西山殿へのお手紙はいくつか載せましたが、この御返事はまだ書いてなかったようです。4月13日の聖教新聞に西山殿の話が載っていたので、今日はこの御返事を書きました。
純真な信心。純白の信心。純粋な信心。とか言われることがありますね。
このお手紙で言われるように、人の心は色んなものに染まりやすいので、なかなか純白のままではいられないってことです。学会員でも、生命が何色かに染まってるかは、自分もわからない。真っすぐ御本尊だけを見て、師匠だけを見て、って、非常に難しいよ。色んな方向見てしまう私です。
でも、できるだけ綺麗な心で御本尊に向かいたいと思っています。
御本尊に拝むということは、自分の仏性をそこに見るということになりますね。なかなか仏性が見つからん~ってときもひょっとしたらあるかもしれない。だから、ひたすら信じて祈りなさいと言われているのです。ちょっとやそっとで仏になるんやったら、世界はもっと早く平和になるかもです。世界中で祈ってるのに、戦争が起きるなんて、おかしいやろって、なります。一人の人間が仏になるのは、題目をあげれば、あっという間かもしれません。8歳の竜女の成仏のようにね。でも、だれでも、一瞬で仏になれるかというと難しい問題です。日々修行です。人間革命です。
題目あげて、仏界というガソリンが満タンでも、色々行動してるうちにガソリン切れになって、うまく走れんようになるかもしれません。だから毎日ガソリン補充して、元気に一日を送りましょう。
西山殿御返事 (雪漆御書) 建治2年(ʼ76) 55歳 西山殿
青鳧五貫文、給び候い畢わんぬ。
夫れ、雪至って白ければ、そむるにそめられず。漆至ってくろければ、しろくなることなし。これよりうつりやすきは人の心なり。善悪にそめられ候。真言・禅・念仏宗等の邪悪の者にそめられぬれば、必ず地獄におつ。法華経にそめられ奉れば、必ず仏になる。経に云わく「諸法実相」云々。また云わく「もし人信ぜずして乃至阿鼻獄に入らん」云々。
いかにも御信心をば雪・漆のごとくに御もちあるべく候。恐々謹言。
建治二年丙子 日蓮 花押
西山殿御返事
〈現代語訳〉
青鳧五貫文(せいふごかんもん)、たしかにいただきました。
さて、雪はあまりに白いので、どんな色で染めようとしても染めることができません。
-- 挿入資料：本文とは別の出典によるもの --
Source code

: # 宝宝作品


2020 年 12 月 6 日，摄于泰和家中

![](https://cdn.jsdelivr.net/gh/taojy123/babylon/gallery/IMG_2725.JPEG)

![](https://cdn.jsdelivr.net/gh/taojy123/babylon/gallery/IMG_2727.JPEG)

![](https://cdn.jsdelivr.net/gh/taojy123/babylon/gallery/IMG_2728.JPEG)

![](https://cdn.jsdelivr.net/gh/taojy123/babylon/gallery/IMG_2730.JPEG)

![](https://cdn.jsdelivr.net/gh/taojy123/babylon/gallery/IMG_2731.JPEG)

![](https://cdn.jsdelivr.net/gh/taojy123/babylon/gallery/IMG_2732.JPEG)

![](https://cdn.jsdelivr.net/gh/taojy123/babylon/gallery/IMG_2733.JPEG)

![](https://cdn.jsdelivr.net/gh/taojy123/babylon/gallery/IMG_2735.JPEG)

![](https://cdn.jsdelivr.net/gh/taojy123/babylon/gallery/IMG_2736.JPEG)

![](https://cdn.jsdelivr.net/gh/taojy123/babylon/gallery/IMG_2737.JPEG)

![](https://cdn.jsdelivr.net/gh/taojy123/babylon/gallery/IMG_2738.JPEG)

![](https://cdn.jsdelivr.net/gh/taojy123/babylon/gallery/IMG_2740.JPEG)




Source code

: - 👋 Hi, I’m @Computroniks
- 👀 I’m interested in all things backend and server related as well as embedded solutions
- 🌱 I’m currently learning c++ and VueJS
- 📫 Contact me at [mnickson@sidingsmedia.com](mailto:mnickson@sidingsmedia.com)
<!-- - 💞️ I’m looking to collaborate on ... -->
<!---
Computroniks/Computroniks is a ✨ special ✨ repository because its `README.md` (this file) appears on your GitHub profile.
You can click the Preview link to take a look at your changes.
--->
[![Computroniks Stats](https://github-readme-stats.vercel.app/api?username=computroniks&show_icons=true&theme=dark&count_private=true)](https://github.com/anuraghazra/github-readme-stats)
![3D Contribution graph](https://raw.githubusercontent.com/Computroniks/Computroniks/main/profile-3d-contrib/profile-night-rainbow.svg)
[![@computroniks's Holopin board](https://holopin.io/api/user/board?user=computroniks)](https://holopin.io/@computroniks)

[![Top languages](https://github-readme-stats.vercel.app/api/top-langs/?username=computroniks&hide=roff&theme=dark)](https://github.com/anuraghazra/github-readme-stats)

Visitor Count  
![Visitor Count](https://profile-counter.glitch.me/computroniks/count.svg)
漆はきわめて黒いため、白くすることはできません。それに比べて、もっとも染まりやすいのは人の心です。善にも悪にも染まります。
もし、真言宗・禅宗・念仏宗などの邪な教えに染まってしまえば、必ず地獄に堕ちます。けれども、法華経に染まれば、必ず仏になれます。
法華経には「諸法実相」と説かれています。また、「もし人が信じなければ、(さまざまな苦しみを経て)最後には阿鼻獄に堕ちるであろう」ともあります。
どうか、あなたの信心を雪や漆のように、けっして変わらない強いものとして保たれますように。
恐れながら、謹んで申し上げます。
建治二年(1276年)丙子(ひのえね) 日蓮 花押
西山殿御返事
蒙古使御書も西山殿への御書になります。